## PROVIDED RECORDS
┄┄┄┄┄┄┄┄┄┄┄┄┄┄┄┄┄┄┄┄

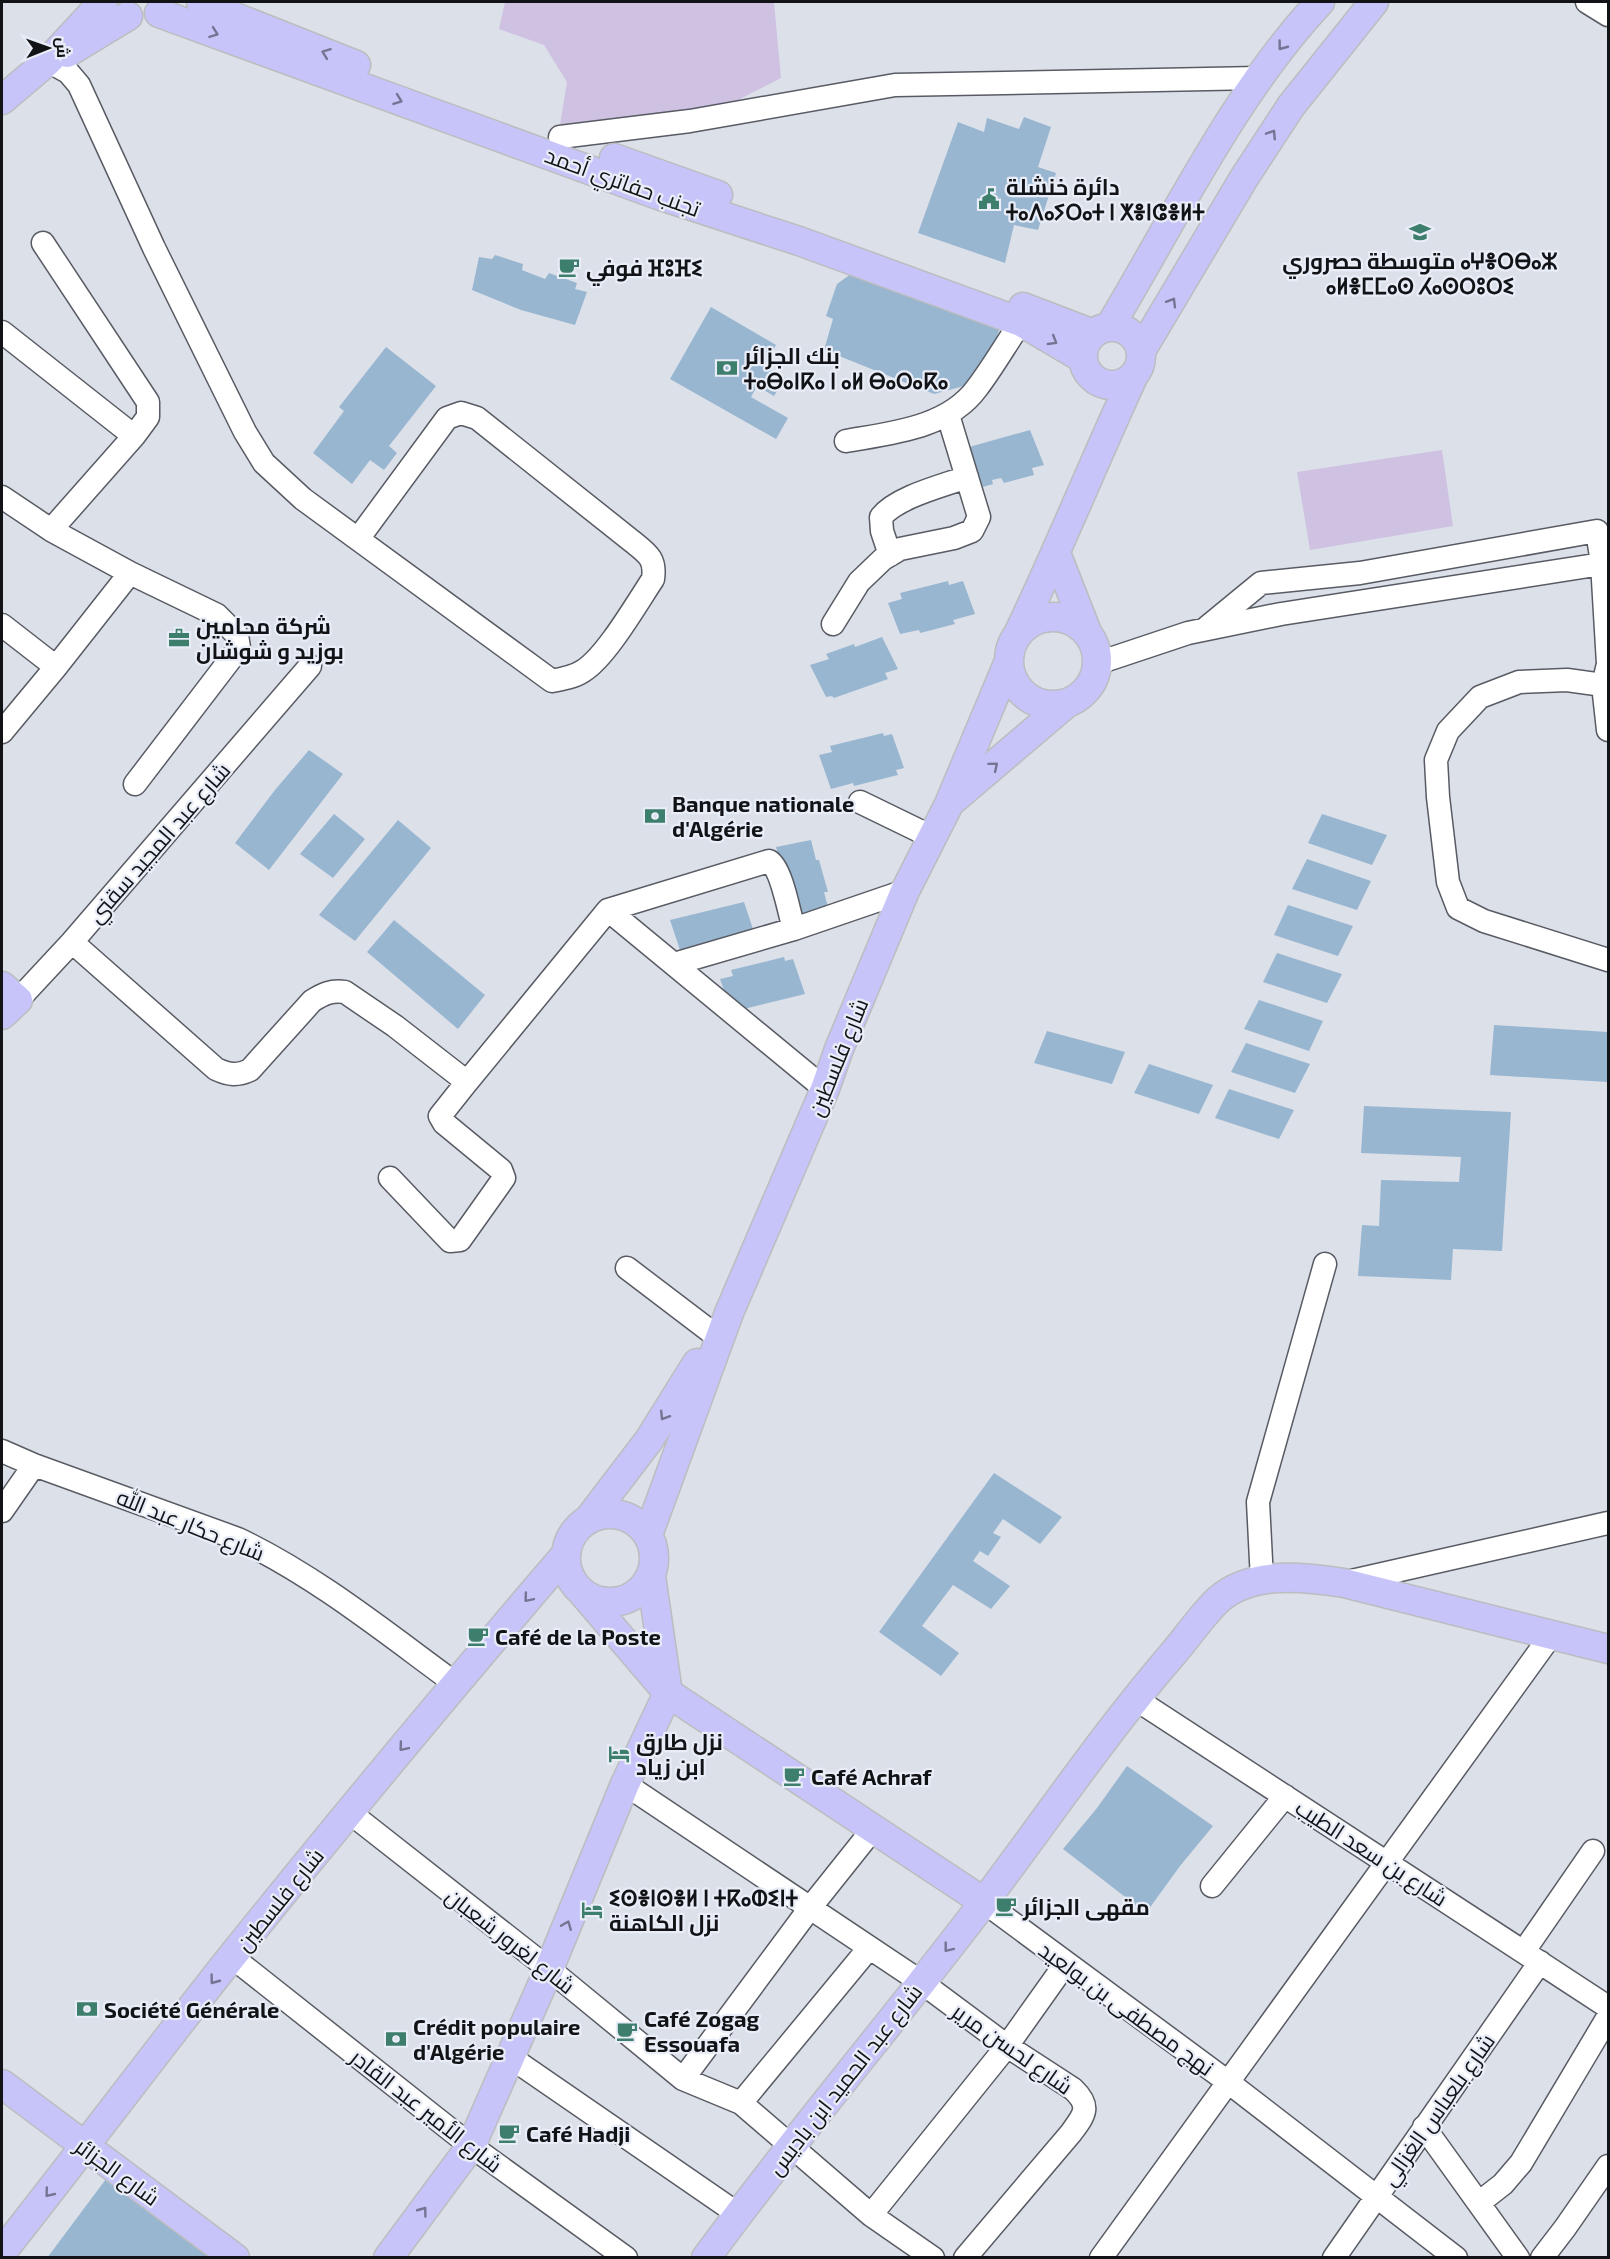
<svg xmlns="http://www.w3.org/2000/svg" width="1610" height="2259" font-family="'Exo 2',Cairo,'Noto Sans Tifinagh',sans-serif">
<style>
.green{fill:#cfc1e2}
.building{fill:#99b6d1}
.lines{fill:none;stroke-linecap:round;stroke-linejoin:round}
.minor-casing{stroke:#585b63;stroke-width:25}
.major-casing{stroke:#bcbdbe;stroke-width:31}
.minor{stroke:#fff;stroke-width:22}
.major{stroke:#c7c4fa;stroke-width:28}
.oneway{stroke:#757493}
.labels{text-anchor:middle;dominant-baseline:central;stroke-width:4.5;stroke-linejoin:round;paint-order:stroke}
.street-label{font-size:22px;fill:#111316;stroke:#e9edf7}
.poi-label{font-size:22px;font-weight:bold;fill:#111316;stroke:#e9edf7;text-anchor:start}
</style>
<rect width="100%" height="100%" fill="#dce0e9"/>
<path class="green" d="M505,2H774L781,78L734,102L664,119L560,125L567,82L544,45L499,29Z
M1442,450L1453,526L1310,550L1297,472Z"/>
<path class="building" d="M1024,117L1051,127L1038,167L1056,173L1038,230L1014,225L1005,263L918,233L958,122L984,132L987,118L1019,129Z
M495,255L523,264L522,270L532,274L545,279L549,273L577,283L575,289L587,292L575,325L521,310L472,290L479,257L492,259Z
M855,271L1002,321L991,355L975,383L934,394L824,350L833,319L826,316L837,284Z
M711,307L776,345L764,366L785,378L774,396L757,386L751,397L788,418L776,439L670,379Z
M386,347L436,386L389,446L397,453L384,470L370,460L352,484L313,453L344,411L339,407Z
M1030,430L1044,465L1032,468L1034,475L1004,483L1001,478L992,480L993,484L983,487L981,482L976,484L962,449Z
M948,581L949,585L963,581L975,614L953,620L955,624L920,633L919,630L900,634L888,603L902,599L900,593Z
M882,637L898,669L885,673L888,679L834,698L832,696L826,697L810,665L829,659L826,654L854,644L855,647Z
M883,733L884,736L892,734L904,768L896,770L898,775L854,786L853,783L831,789L819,755L832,752L830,746Z
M309,750L343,774L269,870L235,843L275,790Z
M334,814L365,839L333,878L300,854Z
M1322,814L1387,835L1372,865L1308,843Z
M398,820L431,848L355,941L319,915Z
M811,840L816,860H819L828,892H824L830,915L796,922L776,847Z
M1307,859L1371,881L1357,910L1292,889Z
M744,902L756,938L682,956L670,920Z
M1288,905L1353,926L1338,956L1274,935Z
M394,920L485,995L458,1029L367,952Z
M1277,953L1342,974L1327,1003L1263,982Z
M784,957L785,961L793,959L805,994L732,1012L720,979L733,976L731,970Z
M1259,1000L1323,1021L1309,1051L1244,1029Z
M1494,1025L1608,1032V1082L1490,1075Z
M1047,1031L1125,1052L1112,1084L1034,1063Z
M1246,1043L1310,1064L1295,1093L1231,1072Z
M1149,1064L1213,1085L1199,1114L1134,1093Z
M1229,1089L1294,1110L1279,1139L1215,1118Z
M1364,1106L1511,1112L1502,1251L1453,1249L1451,1280L1358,1276L1362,1225L1379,1226L1381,1180L1459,1182L1461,1157L1361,1153Z
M994,1473L1062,1517L1040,1544L1003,1519L993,1533L1001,1537L988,1556L980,1551L973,1561L1010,1586L991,1609L953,1585L922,1626L959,1653L941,1676L879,1632Z
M1127,1766L1213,1826L1180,1866L1146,1913L1063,1849L1097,1808Z
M106,2179L212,2258H47Z"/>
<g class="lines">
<defs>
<path id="minor" d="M1587,2L1608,15
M48,61L68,72L79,85L154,248L245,432L264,463L303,499L552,681C563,679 574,677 583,671C606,657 637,603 653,579C656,559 648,554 633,542L477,418L461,413L447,418L358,539
M560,137L690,121L895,85L1258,78
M43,243L148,402V417L134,436
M2,332L134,436L51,530
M846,441C891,433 948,428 977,388C993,367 1006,344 1021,322
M2,497L51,530L130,573L217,615L237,635L239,648L135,784
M890,555L882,531L881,517C897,497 942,486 967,477
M833,624L859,582L883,559L900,549L954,538L972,531L979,517L948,415
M2,625L56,667L2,732
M1205,629L1261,583L1360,573L1597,531L1602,563L1608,664L1603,685L1608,730
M1098,663L1188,633L1281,614L1608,563
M56,667L130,573
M1603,685L1567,680L1519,682L1480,697L1448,731L1436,760L1438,797L1448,882L1458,908L1484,921L1608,960
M860,802L932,837
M608,910L825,1089
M72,942L216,1069C229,1075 237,1076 250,1070L312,1001C323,994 331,990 345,992L395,1026L467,1082L608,910L769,861C782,869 789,913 794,929
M674,964L794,929L905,891
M18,1000L72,942L310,666
M390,1178L450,1241L460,1240L504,1178L501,1170L444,1123L440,1116L467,1082
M627,1268L719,1338
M2,1451L34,1465L238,1539C316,1576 386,1633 456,1684
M2,1511L34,1465
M1262,1580L1258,1502L1325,1264
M1347,1582L1608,1523
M1134,1698L1608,2007
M625,1784L921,1982L1007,2046L1073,2089C1092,2107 1084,2115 1071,2133L965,2258
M349,1812L549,1969L683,2079L741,2103L871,2215L933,2258
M1212,1886L1285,1796
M984,1902L1228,2082L1456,2258
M1524,1951L1593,1851
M232,1957L471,2146L626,2258
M510,2057L738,2214
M683,2079L810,1908L873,1829
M741,2103L869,1948
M1424,2127L1518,2258
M1480,2202L1503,2184L1521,2163L1608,2017
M871,2215L1007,2046L1066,1963
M1101,2258L1552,1634
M1334,2258L1540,1962
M1542,2258L1565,2228L1608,2166"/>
<path id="major" d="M201,2L225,13L356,65
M159,13L658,195L799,241L1021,322L1082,358
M67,53L128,16
M2,100L48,61L103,2
M614,158L718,195
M1023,307L1091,333
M1110,326C1175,218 1234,94 1320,2
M1083 356a29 29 0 1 1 58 0a29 29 0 1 1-58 0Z
M1141,351L1244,178L1291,106L1374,2
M1056,553L1087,632
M1009 661a44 44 0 1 1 88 0a44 44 0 1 1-88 0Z
M1019,632C1059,548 1094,462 1133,377
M953,800L1067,703
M2,986L18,1000L2,1015
M566 1558a44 44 0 1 1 88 0a44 44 0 1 1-88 0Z
M588,1520L649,1440L697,1363
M648,1535L729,1313L825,1089L839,1049L905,891L949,804L1009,661
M651,1576L668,1693
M581,1591L668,1693L984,1902
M2,2084L235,2258
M2,2252C80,2154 155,2053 233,1955C342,1819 453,1686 566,1554
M388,2258L471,2146L549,1969L625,1784L668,1693
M706,2258C795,2136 893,2022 984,1902C1046,1820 1104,1734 1171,1656C1187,1638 1201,1616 1218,1600C1252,1570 1304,1577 1344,1583L1608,1649"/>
</defs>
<use href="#minor" class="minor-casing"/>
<use href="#major" class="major-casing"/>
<use href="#minor" class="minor"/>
<use href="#major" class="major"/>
</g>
<defs><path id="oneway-chevron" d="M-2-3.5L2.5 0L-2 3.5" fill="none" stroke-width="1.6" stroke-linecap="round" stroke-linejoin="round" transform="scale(1.5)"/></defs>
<g class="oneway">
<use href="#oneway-chevron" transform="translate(214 33) rotate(20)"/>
<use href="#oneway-chevron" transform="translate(1282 46) rotate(127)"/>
<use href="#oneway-chevron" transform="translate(326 53) rotate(-159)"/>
<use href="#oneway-chevron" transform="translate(398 100) rotate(20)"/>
<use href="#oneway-chevron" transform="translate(1272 134) rotate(-57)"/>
<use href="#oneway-chevron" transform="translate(1172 302) rotate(-59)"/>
<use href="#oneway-chevron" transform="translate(1053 341) rotate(31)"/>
<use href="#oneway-chevron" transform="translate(994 766) rotate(-40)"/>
<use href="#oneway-chevron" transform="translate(664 1416) rotate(122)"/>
<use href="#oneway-chevron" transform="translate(528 1598) rotate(130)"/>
<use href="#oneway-chevron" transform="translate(403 1747) rotate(130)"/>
<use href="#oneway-chevron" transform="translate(567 1925) rotate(-68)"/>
<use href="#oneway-chevron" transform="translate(948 1948) rotate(128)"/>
<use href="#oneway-chevron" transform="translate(214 1980) rotate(127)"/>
<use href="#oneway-chevron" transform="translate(49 2193) rotate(129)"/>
<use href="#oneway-chevron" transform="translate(423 2211) rotate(-53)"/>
</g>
<defs>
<symbol id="civic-bare" viewBox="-9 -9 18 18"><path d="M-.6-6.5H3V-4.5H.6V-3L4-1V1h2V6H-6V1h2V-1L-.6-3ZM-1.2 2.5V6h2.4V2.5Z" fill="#3e7e6c" stroke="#e9edf7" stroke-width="2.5" paint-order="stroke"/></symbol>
<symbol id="school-bare" viewBox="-9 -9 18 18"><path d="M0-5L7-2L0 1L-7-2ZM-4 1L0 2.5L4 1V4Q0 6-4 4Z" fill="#3e7e6c" stroke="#e9edf7" stroke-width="2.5" paint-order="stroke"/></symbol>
<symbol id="cafe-bare" viewBox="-9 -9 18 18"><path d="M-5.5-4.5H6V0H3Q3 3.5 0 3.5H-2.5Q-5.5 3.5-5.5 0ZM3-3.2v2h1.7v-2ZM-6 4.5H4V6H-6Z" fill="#3e7e6c" stroke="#e9edf7" stroke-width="2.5" paint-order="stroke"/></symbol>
<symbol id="bank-bare" viewBox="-9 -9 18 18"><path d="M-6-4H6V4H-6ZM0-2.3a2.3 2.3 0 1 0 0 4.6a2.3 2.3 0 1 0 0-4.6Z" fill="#3e7e6c" stroke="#e9edf7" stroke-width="2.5" paint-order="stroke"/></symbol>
<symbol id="office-bare" viewBox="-9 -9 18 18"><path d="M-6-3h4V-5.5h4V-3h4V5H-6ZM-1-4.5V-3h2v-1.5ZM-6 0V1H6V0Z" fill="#3e7e6c" stroke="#e9edf7" stroke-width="2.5" paint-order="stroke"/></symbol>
<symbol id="hotel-bare" viewBox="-9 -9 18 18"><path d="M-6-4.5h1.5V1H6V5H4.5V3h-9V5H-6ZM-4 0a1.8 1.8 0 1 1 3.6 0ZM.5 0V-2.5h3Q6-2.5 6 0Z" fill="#3e7e6c" stroke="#e9edf7" stroke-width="2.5" paint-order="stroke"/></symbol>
</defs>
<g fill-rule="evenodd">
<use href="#civic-bare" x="974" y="184" width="30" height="30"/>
<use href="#school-bare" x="1405" y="217" width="30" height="30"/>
<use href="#cafe-bare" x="554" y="252" width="30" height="30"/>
<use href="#bank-bare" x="712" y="353" width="30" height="30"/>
<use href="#office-bare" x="164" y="623" width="30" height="30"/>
<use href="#bank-bare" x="640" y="801" width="30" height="30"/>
<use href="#cafe-bare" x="463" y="1621" width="30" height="30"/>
<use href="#hotel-bare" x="604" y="1739" width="30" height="30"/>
<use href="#cafe-bare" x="779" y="1761" width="30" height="30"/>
<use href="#cafe-bare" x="991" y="1891" width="30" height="30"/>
<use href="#hotel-bare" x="577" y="1895" width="30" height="30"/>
<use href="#bank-bare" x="72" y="1994" width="30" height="30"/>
<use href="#cafe-bare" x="612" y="2016" width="30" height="30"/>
<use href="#bank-bare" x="381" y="2024" width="30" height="30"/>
<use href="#cafe-bare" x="494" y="2118" width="30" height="30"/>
</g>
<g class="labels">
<g class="street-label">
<text transform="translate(623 181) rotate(20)">تجنب حفاتري أحمد</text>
<text transform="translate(158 842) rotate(-49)">شارع عبد المجيد سقني</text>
<text transform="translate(837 1057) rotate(-68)">شارع فلسطين</text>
<text transform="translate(191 1524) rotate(22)">شارع حكار عبد الله</text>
<text transform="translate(1372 1852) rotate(33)">شارع بن سعد الطيب</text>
<text transform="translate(279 1899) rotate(-51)">شارع فلسطين</text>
<text transform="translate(511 1940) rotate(38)">شارع لغرور شعبان</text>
<text transform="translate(1127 2008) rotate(36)">نهج مصطفى بن بولعيد</text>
<text transform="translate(1013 2048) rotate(35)">شارع لحسن مرير</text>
<text transform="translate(844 2079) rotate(-52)">شارع عبد الحميد ابن باديس</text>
<text transform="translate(1437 2109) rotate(-55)">شارع بلعباس الغزالي</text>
<text transform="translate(427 2110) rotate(38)">شارع الأمير عبد القادر</text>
<text transform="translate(118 2171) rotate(36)">شارع الجزائر</text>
</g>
<g class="poi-label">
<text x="1006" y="186">دائرة خنشلة<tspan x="1006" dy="25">ⵜⴰⴷⴰⵢⵔⴰⵜ ⵏ ⵅⴻⵏⵛⴻⵍⵜ</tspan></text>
<text x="1420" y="260" text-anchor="middle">متوسطة حصروري ⴰⵖⴻⵔⴱⴰⵣ<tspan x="1420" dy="25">ⴰⵍⴻⵎⵎⴰⵙ ⵃⴰⵙⵔⵓⵔⵉ</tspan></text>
<text x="586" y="267">فوفي ⴼⵓⴼⵉ</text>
<text x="744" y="355">بنك الجزائر<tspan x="744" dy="25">ⵜⴰⴱⴰⵏⴽⴰ ⵏ ⴰⵍ ⴱⴰⵔⴰⴽⴰ</tspan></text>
<text x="196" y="625">شركة محامين<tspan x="196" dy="25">بوزيد و شوشان</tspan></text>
<text x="672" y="803">Banque nationale<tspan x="672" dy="25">d'Algérie</tspan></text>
<text x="495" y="1636">Café de la Poste</text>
<text x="636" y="1741">نزل طارق<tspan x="636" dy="25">ابن زياد</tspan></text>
<text x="811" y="1776">Café Achraf</text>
<text x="609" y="1897">ⵉⵙⴻⵏⵙⴻⵍ ⵏ ⵜⴽⴰⵀⵉⵏⵜ<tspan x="609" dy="25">نزل الكاهنة</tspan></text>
<text x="1023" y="1906">مقهى الجزائر</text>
<text x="104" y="2009">Société Générale</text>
<text x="644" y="2018">Café Zogag<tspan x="644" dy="25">Essouafa</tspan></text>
<text x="413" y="2026">Crédit populaire<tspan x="413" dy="25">d'Algérie</tspan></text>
<text x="526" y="2133">Café Hadji</text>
</g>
</g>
<rect width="1610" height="2259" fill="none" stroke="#111316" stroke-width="6"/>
<g transform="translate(48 48) rotate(89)" stroke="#e9edf7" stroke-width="4.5" paint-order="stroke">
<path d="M0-4.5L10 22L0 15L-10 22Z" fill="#111316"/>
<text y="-9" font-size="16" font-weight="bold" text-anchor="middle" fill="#111316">ش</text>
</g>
</svg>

┄┄┄┄┄┄┄┄┄┄┄┄┄┄┄┄┄┄┄┄

Where does the string "casing" appear in the records above? Show every line that holds it.

.minor-casing{stroke:#585b63;stroke-width:25}
.major-casing{stroke:#bcbdbe;stroke-width:31}
<use href="#minor" class="minor-casing"/>
<use href="#major" class="major-casing"/>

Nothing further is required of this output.